The average weight of $8$ person’s increase by $2.5{\text{kg}}$ when a new person comes in the place of one of them weighing $65{\text{kg}}$. What might be the weight of the new person?
A. $76{\text{kg}}$
B. $76.5{\text{kg}}$
C. $85{\text{kg}}$
D. \[{\text{data inadequate}}\]
E. none of these.

Answer 1

Hint: Let us take the individual weights of $8$ persons as ${w_1},{w_2},{w_3},...........{w_8}$ is given by $\dfrac{{{w_1} + {w_2} + {w_3} + ...........{w_8}}}{8}$. Then according to the given data form the equation.

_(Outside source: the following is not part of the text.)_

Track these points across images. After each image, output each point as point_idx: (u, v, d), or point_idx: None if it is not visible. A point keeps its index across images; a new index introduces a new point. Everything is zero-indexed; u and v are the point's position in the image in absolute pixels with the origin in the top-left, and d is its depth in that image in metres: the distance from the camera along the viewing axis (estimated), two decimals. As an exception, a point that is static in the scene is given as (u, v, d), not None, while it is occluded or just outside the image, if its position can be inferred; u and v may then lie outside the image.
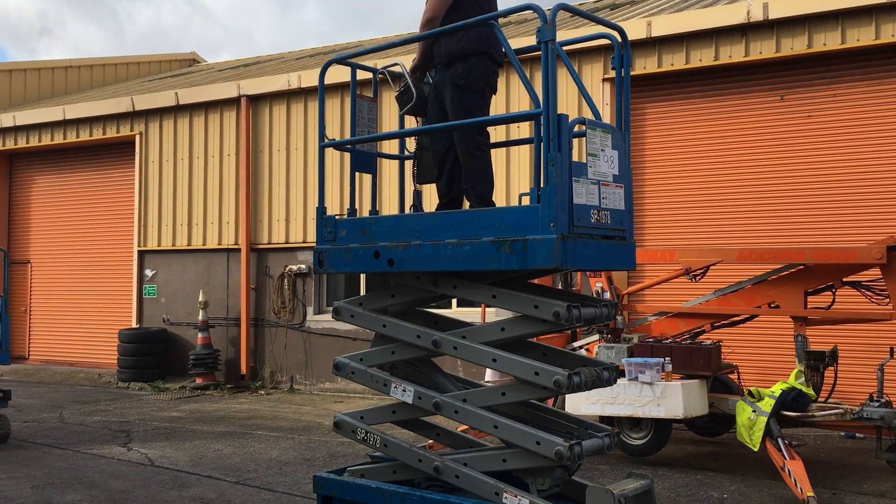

Complete step-by-step answer:
Here we are given in the question that the average weight of $8$ person’s increase by $2.5{\text{kg}}$ when a new person comes in the place of one of them weighing$65{\text{kg}}$ and we need to find what might be the weight of the new person.
So let the weight of the $8$ persons be ${w_1},{w_2},{w_3},...........{w_8}$
Let $W$ be the weight of the new person which comes at place of one of the person whose weight is $65{\text{kg}}$
Let us suppose that $W$ comes in the place of ${w_5}$
So we can say that ${w_5} = 65{\text{kg}}$
Let us assume that initial mean of all the persons be $A$
So we can say that
$A = \dfrac{{{w_1} + {w_2} + {w_3} + ...........{w_8}}}{8}$
We know that ${w_5} = 65{\text{kg}}$
$\Rightarrow$ $A = \dfrac{{65 + {w_1} + {w_2} + {w_3} + {w_4} + {w_6} + {w_7} + {w_8}}}{8}$
$\Rightarrow$ ${w_1} + {w_2} + {w_3} + {w_4} + {w_6} + {w_7} + {w_8} = 8A - 65$$ - - - - (1)$
Now for the 2nd case we can say that the mean is increased by $2.5$
So we can write that
$\Rightarrow$ $A + 2.5 = \dfrac{{{w_1} + {w_2} + {w_3} + {w_4} + W + {w_6} + {w_7} + {w_8}}}{8}$
$\Rightarrow$ ${w_1} + {w_2} + {w_3} + {w_4} + {w_6} + {w_7} + {w_8} + W = 8(A + 2.5)$$ - - - - - (2)$
Subtracting the equation (1) and (2) we get that
$
   - W = 8A - 65 - 8A - 20 = - 85 \\
\Rightarrow W = 85{\text{kg}} \\
 $
Hence we get that the weight of the new person is $85{\text{kg}}$.

Note: If we are replacing any number by the other number which is greater than the initial number then we can also say that new mean will also increase than the initial mean or if the number is lesser than the initial one then we will get the mean also lesser than the initial mean.